The United States National Herbarium was founded in 1848, and it now holds five million specimens, with a particular strength in type specimens. Housed in the botany collections of the Smithsonian’s Museum of Natural History (NMNH), the herbarium’s collection is now part of a new crowdsourcing project that allows anyone with Internet access to view and transcribe data from specimens and contribute to the expansion of the herbarium’s collections database. It’s a terrific way to engage with plants as historical artifacts, design objects, and, of course, as botanical specimens, while essentially doing important work for the Smithsonian from the comfort of your own device.
After registration, which requires no special credentials or knowledge, you can begin transcribing the text from the labels into a web form. The data you enter, once approved, becomes part of the specimens’ record. Sylvia Orli, an information manager from the department of botany who helps facilitate the NMNH’s program, says the transcription project is part of a global effort to digitize natural history records. Within the NMNH, the department of botany is among the first to use the new crowdsourcing transcription tool, and several other units within the Smithsonian are participating as well.
For designers, there is the opportunity to gain intimate knowledge of plants’ anatomy, as well as to admire their unique architectural properties. The specimens currently on view are visually exquisite, which is no accident, Orli says. “We put up our sexier plants!
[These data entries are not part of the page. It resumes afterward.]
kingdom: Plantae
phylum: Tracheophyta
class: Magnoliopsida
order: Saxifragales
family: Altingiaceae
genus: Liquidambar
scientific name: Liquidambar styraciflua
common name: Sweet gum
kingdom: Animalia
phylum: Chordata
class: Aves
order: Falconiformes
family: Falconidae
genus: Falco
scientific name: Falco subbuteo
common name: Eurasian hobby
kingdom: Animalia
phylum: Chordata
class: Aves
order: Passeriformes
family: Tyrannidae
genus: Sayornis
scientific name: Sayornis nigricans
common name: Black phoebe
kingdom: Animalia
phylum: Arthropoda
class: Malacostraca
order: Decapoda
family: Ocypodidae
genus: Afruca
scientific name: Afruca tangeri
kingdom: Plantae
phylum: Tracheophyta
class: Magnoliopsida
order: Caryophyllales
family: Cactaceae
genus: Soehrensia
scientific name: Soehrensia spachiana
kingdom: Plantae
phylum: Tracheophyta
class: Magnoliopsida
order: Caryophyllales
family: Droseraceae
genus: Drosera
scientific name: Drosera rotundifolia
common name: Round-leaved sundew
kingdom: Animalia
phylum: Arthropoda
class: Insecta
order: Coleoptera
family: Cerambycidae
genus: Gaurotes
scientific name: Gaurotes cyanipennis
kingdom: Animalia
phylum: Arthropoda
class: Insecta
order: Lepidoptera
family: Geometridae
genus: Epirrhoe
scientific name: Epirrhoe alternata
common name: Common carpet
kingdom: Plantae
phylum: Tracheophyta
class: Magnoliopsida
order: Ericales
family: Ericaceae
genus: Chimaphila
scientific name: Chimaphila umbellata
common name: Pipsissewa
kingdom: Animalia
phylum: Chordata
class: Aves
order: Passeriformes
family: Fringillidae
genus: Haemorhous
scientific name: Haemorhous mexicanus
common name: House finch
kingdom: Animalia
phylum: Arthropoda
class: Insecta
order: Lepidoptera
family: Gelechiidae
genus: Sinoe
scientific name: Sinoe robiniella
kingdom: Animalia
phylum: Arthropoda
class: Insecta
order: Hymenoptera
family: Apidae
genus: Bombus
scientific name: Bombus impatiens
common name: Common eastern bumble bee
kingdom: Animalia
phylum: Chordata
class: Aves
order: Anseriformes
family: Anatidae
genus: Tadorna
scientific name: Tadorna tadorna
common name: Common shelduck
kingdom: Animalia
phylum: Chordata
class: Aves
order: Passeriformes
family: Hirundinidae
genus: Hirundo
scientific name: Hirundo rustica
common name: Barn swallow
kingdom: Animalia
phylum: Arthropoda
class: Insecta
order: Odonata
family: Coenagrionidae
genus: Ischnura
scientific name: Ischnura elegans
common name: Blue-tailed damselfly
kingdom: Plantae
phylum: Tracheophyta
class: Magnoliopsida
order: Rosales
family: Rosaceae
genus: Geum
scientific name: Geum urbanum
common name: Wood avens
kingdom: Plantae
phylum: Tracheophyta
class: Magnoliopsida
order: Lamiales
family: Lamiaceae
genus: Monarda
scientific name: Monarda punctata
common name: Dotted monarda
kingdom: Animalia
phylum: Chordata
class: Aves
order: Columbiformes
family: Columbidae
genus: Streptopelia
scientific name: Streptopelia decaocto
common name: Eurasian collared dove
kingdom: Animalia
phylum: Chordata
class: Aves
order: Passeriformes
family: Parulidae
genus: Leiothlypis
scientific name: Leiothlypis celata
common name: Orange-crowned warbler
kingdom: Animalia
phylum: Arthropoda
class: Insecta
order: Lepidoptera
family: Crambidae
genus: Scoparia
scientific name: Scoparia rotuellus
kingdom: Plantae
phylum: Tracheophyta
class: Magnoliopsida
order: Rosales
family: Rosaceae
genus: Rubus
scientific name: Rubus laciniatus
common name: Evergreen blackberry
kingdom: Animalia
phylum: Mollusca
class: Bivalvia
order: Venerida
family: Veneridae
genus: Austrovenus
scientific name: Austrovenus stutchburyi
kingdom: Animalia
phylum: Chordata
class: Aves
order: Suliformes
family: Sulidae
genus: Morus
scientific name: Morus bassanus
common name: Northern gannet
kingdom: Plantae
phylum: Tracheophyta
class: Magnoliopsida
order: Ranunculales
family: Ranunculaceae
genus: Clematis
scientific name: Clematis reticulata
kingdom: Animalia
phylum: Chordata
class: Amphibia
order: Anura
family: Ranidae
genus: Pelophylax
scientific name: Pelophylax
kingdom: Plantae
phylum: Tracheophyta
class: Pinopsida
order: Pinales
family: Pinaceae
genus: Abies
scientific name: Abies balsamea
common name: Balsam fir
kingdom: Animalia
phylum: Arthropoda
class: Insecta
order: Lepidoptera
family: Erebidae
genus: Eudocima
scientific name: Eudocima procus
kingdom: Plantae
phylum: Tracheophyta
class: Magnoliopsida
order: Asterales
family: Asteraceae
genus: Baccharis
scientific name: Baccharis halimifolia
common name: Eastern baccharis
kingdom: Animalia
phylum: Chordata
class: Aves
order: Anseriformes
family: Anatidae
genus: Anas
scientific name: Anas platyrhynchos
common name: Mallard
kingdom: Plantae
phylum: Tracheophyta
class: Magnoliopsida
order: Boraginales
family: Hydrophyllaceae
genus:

We try to put up our most striking specimens—if we put up a bunch of grass specimens, it wouldn’t be as exciting.” The department of botany currently has both historical and contemporary specimens up for transcription in the Tiliaceae and Passifloraceae families and the Gossypium (cotton) genus.
The botanical specimens are intriguing for historians as well as scientists, because the field books from which many of the specimens are derived are historical objects, while the plants themselves are collected for the botany department, among others. “If you are interested in the historical context for the specimens, you can transcribe the field notes,” Orli says, “or you can transcribe the botanical specimen labels.”
Field books’ transcriptions have been extraordinarily successful. “Over the first six months, nine of the field books were complete. In the last two months, 14 more were done,” says Riccardo Ferrante, the director of digital services and IT archivist at the Smithsonian Archives. Transcribing the field books and their specimens allows researchers to do more sophisticated analysis on more data. Once you have more material, Ferrante says, you can begin to map and trace how plant species move in to regions or change over time.
The NMNH currently has a number of interesting field books available for transcription, and new ones go up all the time.
- Field notes, Death Valley Expedition, 1891. Frederick V. Coville, later the U.S. Department of Agriculture’s chief botanist and honorary curator of the National Herbarium. Primarily desert plants.
- Joseph Francis Rock’s Field Book No. 16001-18850. Collecting in China from May 1928 to November 1929. Mostly botanical specimens in Asia.
- Journal of Facts in Natural History. Volume 1, 1860–1868. Benjamin Dann Walsh, state entomologist of Illinois. Rock Island area of the Mississippi River. From the description: “Try your hand at transcribing the first volume of Walsh’s detailed notes of insects in this region and help us expand our understanding of Mississippi River biodiversity during the Civil War.”
- Smithsonian African expedition under the direction of Col. Theodore Roosevelt (1909–1910), book 1, numbers 1–1858.